┌──

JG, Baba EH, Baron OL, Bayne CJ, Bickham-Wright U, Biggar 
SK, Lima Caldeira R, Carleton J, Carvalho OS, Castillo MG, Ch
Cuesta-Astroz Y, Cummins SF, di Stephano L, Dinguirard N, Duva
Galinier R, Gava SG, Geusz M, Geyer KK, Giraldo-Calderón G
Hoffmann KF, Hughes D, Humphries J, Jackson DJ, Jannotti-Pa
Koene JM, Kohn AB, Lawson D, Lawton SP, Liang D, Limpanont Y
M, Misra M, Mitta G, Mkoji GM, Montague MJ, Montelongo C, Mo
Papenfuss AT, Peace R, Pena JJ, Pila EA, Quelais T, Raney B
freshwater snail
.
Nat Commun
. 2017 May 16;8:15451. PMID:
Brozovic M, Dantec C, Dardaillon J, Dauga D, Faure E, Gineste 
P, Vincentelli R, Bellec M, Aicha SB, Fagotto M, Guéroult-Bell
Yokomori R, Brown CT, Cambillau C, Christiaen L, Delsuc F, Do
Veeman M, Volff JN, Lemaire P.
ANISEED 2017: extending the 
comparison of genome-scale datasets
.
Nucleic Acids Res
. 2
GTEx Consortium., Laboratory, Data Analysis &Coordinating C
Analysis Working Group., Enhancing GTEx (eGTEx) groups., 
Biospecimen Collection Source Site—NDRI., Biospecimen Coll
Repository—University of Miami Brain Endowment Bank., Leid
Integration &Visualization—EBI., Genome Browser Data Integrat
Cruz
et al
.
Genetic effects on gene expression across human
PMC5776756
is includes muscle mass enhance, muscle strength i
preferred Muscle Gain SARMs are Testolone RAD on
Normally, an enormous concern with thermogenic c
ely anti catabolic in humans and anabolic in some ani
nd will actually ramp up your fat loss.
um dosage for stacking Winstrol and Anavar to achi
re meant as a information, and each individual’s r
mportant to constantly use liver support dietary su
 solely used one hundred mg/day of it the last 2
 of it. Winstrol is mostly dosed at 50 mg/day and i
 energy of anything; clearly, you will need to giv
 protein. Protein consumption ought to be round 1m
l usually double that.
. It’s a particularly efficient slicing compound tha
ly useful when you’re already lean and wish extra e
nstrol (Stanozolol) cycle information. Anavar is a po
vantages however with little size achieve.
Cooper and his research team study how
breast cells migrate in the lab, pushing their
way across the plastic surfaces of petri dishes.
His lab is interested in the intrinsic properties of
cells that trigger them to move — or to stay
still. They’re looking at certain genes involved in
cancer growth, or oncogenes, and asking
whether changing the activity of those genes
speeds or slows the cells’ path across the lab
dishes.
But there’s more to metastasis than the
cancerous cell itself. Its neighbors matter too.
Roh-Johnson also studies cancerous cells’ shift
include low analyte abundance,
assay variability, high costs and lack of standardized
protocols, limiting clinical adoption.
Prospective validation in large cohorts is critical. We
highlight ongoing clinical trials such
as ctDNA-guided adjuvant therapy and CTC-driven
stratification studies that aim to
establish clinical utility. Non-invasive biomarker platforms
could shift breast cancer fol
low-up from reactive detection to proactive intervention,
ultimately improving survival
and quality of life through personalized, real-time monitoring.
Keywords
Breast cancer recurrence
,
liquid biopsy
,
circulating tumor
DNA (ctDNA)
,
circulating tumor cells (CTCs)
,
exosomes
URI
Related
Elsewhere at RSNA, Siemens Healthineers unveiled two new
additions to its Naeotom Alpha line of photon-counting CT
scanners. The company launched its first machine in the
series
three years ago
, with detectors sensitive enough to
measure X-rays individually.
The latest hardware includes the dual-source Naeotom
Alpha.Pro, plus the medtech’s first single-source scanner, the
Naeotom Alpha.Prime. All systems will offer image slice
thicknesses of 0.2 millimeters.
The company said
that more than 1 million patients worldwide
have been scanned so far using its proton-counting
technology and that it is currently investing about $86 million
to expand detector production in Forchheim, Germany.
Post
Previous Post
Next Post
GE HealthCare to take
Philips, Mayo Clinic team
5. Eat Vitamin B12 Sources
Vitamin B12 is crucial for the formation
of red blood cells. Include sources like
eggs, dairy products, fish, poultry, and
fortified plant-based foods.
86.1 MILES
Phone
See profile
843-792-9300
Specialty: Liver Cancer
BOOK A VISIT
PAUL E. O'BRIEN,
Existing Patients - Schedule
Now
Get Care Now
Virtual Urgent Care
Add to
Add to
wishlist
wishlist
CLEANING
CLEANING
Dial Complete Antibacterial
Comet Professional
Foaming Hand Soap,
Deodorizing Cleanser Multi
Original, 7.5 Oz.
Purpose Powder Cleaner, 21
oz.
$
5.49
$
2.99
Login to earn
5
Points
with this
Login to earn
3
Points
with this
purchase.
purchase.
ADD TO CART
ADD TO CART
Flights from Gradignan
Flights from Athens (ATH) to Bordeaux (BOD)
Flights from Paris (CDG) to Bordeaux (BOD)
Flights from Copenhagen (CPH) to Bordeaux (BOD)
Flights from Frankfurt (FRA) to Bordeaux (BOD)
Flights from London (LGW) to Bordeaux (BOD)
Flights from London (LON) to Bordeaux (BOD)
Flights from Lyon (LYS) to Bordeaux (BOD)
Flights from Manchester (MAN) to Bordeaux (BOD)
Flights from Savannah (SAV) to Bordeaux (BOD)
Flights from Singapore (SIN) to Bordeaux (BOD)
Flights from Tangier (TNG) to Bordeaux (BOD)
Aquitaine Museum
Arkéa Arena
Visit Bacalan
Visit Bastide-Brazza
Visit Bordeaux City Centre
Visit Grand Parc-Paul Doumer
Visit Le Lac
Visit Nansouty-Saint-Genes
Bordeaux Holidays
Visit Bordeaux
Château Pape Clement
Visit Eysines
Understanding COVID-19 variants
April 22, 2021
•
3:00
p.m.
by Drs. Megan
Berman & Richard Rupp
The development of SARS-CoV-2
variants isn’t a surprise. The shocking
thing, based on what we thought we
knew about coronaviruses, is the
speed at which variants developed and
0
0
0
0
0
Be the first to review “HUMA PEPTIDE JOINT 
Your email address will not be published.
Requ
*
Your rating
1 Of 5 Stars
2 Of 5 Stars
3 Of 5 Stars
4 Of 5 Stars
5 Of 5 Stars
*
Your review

└──

Set down the entire material again, exactly as it stands.

→ Response area:
JG, Baba EH, Baron OL, Bayne CJ, Bickham-Wright U, Biggar 
SK, Lima Caldeira R, Carleton J, Carvalho OS, Castillo MG, Ch
Cuesta-Astroz Y, Cummins SF, di Stephano L, Dinguirard N, Duva
Galinier R, Gava SG, Geusz M, Geyer KK, Giraldo-Calderón G
Hoffmann KF, Hughes D, Humphries J, Jackson DJ, Jannotti-Pa
Koene JM, Kohn AB, Lawson D, Lawton SP, Liang D, Limpanont Y
M, Misra M, Mitta G, Mkoji GM, Montague MJ, Montelongo C, Mo
Papenfuss AT, Peace R, Pena JJ, Pila EA, Quelais T, Raney B
freshwater snail
.
Nat Commun
. 2017 May 16;8:15451. PMID:
Brozovic M, Dantec C, Dardaillon J, Dauga D, Faure E, Gineste 
P, Vincentelli R, Bellec M, Aicha SB, Fagotto M, Guéroult-Bell
Yokomori R, Brown CT, Cambillau C, Christiaen L, Delsuc F, Do
Veeman M, Volff JN, Lemaire P.
ANISEED 2017: extending the 
comparison of genome-scale datasets
.
Nucleic Acids Res
. 2
GTEx Consortium., Laboratory, Data Analysis &Coordinating C
Analysis Working Group., Enhancing GTEx (eGTEx) groups., 
Biospecimen Collection Source Site—NDRI., Biospecimen Coll
Repository—University of Miami Brain Endowment Bank., Leid
Integration &Visualization—EBI., Genome Browser Data Integrat
Cruz
et al
.
Genetic effects on gene expression across human
PMC5776756
is includes muscle mass enhance, muscle strength i
preferred Muscle Gain SARMs are Testolone RAD on
Normally, an enormous concern with thermogenic c
ely anti catabolic in humans and anabolic in some ani
nd will actually ramp up your fat loss.
um dosage for stacking Winstrol and Anavar to achi
re meant as a information, and each individual’s r
mportant to constantly use liver support dietary su
 solely used one hundred mg/day of it the last 2
 of it. Winstrol is mostly dosed at 50 mg/day and i
 energy of anything; clearly, you will need to giv
 protein. Protein consumption ought to be round 1m
l usually double that.
. It’s a particularly efficient slicing compound tha
ly useful when you’re already lean and wish extra e
nstrol (Stanozolol) cycle information. Anavar is a po
vantages however with little size achieve.
Cooper and his research team study how
breast cells migrate in the lab, pushing their
way across the plastic surfaces of petri dishes.
His lab is interested in the intrinsic properties of
cells that trigger them to move — or to stay
still. They’re looking at certain genes involved in
cancer growth, or oncogenes, and asking
whether changing the activity of those genes
speeds or slows the cells’ path across the lab
dishes.
But there’s more to metastasis than the
cancerous cell itself. Its neighbors matter too.
Roh-Johnson also studies cancerous cells’ shift
include low analyte abundance,
assay variability, high costs and lack of standardized
protocols, limiting clinical adoption.
Prospective validation in large cohorts is critical. We
highlight ongoing clinical trials such
as ctDNA-guided adjuvant therapy and CTC-driven
stratification studies that aim to
establish clinical utility. Non-invasive biomarker platforms
could shift breast cancer fol
low-up from reactive detection to proactive intervention,
ultimately improving survival
and quality of life through personalized, real-time monitoring.
Keywords
Breast cancer recurrence
,
liquid biopsy
,
circulating tumor
DNA (ctDNA)
,
circulating tumor cells (CTCs)
,
exosomes
URI
Related
Elsewhere at RSNA, Siemens Healthineers unveiled two new
additions to its Naeotom Alpha line of photon-counting CT
scanners. The company launched its first machine in the
series
three years ago
, with detectors sensitive enough to
measure X-rays individually.
The latest hardware includes the dual-source Naeotom
Alpha.Pro, plus the medtech’s first single-source scanner, the
Naeotom Alpha.Prime. All systems will offer image slice
thicknesses of 0.2 millimeters.
The company said
that more than 1 million patients worldwide
have been scanned so far using its proton-counting
technology and that it is currently investing about $86 million
to expand detector production in Forchheim, Germany.
Post
Previous Post
Next Post
GE HealthCare to take
Philips, Mayo Clinic team
5. Eat Vitamin B12 Sources
Vitamin B12 is crucial for the formation
of red blood cells. Include sources like
eggs, dairy products, fish, poultry, and
fortified plant-based foods.
86.1 MILES
Phone
See profile
843-792-9300
Specialty: Liver Cancer
BOOK A VISIT
PAUL E. O'BRIEN,
Existing Patients - Schedule
Now
Get Care Now
Virtual Urgent Care
Add to
Add to
wishlist
wishlist
CLEANING
CLEANING
Dial Complete Antibacterial
Comet Professional
Foaming Hand Soap,
Deodorizing Cleanser Multi
Original, 7.5 Oz.
Purpose Powder Cleaner, 21
oz.
$
5.49
$
2.99
Login to earn
5
Points
with this
Login to earn
3
Points
with this
purchase.
purchase.
ADD TO CART
ADD TO CART
Flights from Gradignan
Flights from Athens (ATH) to Bordeaux (BOD)
Flights from Paris (CDG) to Bordeaux (BOD)
Flights from Copenhagen (CPH) to Bordeaux (BOD)
Flights from Frankfurt (FRA) to Bordeaux (BOD)
Flights from London (LGW) to Bordeaux (BOD)
Flights from London (LON) to Bordeaux (BOD)
Flights from Lyon (LYS) to Bordeaux (BOD)
Flights from Manchester (MAN) to Bordeaux (BOD)
Flights from Savannah (SAV) to Bordeaux (BOD)
Flights from Singapore (SIN) to Bordeaux (BOD)
Flights from Tangier (TNG) to Bordeaux (BOD)
Aquitaine Museum
Arkéa Arena
Visit Bacalan
Visit Bastide-Brazza
Visit Bordeaux City Centre
Visit Grand Parc-Paul Doumer
Visit Le Lac
Visit Nansouty-Saint-Genes
Bordeaux Holidays
Visit Bordeaux
Château Pape Clement
Visit Eysines
Understanding COVID-19 variants
April 22, 2021
•
3:00
p.m.
by Drs. Megan
Berman & Richard Rupp
The development of SARS-CoV-2
variants isn’t a surprise. The shocking
thing, based on what we thought we
knew about coronaviruses, is the
speed at which variants developed and
0
0
0
0
0
Be the first to review “HUMA PEPTIDE JOINT 
Your email address will not be published.
Requ
*
Your rating
1 Of 5 Stars
2 Of 5 Stars
3 Of 5 Stars
4 Of 5 Stars
5 Of 5 Stars
*
Your review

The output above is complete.